Yeni Darwincilik, Darwin'in teorisinin geliştirilerek
savunulduğu öğretinin adıdır. Yeni Darwinciler,
Darwin'in teorisinden Lamarkçı tesiri dışarda
bırakarak diğer bütün ilkeleri kabul etmektedirler. Onlara
göre evrimin yönünü, gelişme mekanizmasını düzenleyen
genetik yapı ile kılavuz ve nazım rolü oynayan tabii ayıklanma
arasındaki karşılıklı etkileşmenin sonucu
belirler.

Batı biliminin dayandığı önemli
bir kaynak olan bu bilimin esaslarını alan ateizm, panteizm,
materyalizm cereyanlarına bir bütün olarak Spencer'le, Comte'la,
Freud'la, Marks'la yayılarak ideolojik bir yapı oluşturur (bk.
Materyalizm, Ateizm). Maddeci öğretinin karşısında
ruhçuluk öğretisi yer alır. Maddecilik, ilk ilkelerini, ruhu,
âhireti ve Allah'ı inkâr ile kurar; çeşitli yollara
ayrılarak mekanist, diyalektik, tarihi materyalizm biçimlerinde
ortaya çıkar. Maddeciliğin karşısında
Batıda İdealizm, Ruhçuluk, Dogmatizm yer alırken;
Doğu İslâm dünyasında da Dehriye*, Zenadıka, 'rabüyyun,
Manicilik, Batınîlik* gibi aşırı felsefî cereyanlar
ortaya çıkmıştır.
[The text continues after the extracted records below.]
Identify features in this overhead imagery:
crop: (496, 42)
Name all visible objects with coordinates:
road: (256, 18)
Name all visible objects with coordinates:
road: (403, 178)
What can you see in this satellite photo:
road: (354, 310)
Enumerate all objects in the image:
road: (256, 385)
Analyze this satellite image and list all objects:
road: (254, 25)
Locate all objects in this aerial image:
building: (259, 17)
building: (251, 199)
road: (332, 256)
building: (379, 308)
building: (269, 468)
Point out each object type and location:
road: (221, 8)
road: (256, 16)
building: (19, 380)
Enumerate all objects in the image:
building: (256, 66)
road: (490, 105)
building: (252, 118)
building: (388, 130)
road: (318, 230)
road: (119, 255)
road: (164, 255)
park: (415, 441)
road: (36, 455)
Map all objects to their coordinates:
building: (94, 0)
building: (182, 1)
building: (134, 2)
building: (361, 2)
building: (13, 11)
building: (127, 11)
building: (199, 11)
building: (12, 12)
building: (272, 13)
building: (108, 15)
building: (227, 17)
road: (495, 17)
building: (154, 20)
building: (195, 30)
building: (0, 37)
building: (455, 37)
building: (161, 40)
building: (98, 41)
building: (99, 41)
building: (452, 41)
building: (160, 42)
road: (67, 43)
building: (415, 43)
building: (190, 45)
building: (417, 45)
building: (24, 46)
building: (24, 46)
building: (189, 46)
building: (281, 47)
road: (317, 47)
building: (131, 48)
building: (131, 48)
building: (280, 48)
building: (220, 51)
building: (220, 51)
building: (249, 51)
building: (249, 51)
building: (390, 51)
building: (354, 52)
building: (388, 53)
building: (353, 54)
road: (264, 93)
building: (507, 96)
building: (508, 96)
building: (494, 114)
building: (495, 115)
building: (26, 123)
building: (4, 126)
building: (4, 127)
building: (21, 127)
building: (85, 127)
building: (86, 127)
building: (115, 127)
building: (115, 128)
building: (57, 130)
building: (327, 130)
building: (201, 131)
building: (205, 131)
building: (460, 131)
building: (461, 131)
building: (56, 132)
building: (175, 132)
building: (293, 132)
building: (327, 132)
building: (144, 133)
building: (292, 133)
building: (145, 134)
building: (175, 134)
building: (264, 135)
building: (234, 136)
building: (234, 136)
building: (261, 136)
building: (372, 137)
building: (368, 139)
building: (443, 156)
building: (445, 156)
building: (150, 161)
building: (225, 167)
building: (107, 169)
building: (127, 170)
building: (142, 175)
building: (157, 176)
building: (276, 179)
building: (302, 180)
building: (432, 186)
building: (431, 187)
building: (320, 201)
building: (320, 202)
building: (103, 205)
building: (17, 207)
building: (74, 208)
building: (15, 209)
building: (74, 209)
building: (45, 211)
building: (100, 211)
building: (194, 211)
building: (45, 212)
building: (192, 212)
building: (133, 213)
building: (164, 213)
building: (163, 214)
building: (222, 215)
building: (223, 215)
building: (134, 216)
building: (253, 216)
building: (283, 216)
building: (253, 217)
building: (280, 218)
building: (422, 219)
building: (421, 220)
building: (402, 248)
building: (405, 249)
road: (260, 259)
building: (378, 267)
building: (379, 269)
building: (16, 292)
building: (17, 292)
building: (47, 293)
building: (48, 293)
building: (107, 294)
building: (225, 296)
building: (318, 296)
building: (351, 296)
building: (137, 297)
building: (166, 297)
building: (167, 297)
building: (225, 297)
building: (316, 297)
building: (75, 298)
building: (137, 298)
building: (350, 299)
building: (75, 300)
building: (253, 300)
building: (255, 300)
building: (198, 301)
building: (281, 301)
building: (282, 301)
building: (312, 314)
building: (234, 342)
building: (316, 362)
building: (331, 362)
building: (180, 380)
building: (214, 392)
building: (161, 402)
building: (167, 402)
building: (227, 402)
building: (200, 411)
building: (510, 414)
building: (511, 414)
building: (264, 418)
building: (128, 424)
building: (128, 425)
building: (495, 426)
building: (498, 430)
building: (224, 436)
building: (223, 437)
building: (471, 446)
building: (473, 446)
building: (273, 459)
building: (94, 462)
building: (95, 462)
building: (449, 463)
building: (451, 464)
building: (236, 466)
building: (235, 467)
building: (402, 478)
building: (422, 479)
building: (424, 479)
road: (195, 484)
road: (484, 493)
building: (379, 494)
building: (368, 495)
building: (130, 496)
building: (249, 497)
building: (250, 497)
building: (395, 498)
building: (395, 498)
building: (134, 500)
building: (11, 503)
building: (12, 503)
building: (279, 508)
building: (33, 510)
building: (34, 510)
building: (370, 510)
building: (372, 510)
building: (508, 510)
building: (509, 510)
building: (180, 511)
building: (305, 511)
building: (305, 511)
Bu tür maddeci akımlar, ilahi
vahyi zaman zaman çarpıtarak yorumlamışlardır.
Batı'da tabii ve sosyal bilimlerde "evrim"i bütün bilim
adamları kabul etmekte, eğitim ve bilim metodlarında bu görüş
işlenmektedir.

Prof. Mourice Bucaille, Darwin'in teorisi, evrimcilerin
materyalist felsefe ile dini inanç arasındaki savaşta
sallayıp durduğu bir sancak olmuştur. der (bk. Maurice
Bucaille İnsanın Kökeni Nedir, Çev. A. Ünal, İstanbul
1984, 46 vd.) Bucaille'e göre, Darwin, ateistlerin putlarından biri
olarak kalmıştır. Eseri, XIX. yüzyılın ikinci
yarısında şiddetlenen din-bilim çatışmasında
ateizmi destekleyici kanıtları ortaya koymuştur. "Temel
kuralları ve nihai yargılarıyla Darwinizm ortadaki
doktrinlerin en din karşıtı ve en materyalist
olanıdır." diyen P. Grasse, Marx'ın Darwin'in eserinin
sayfalarında tüm dinsel inancı çözeltecek malzemeyi bulduğunu
ifade eder. Sovyetler Birliği kurucuları da, bilimsel verilerine
dayanarak Hristiyan obskürantizmi'yle savaşmak için Moskova'da bir
Darwinizm müzesi kurmuşlardır (Bucaille, a.g.e., 50).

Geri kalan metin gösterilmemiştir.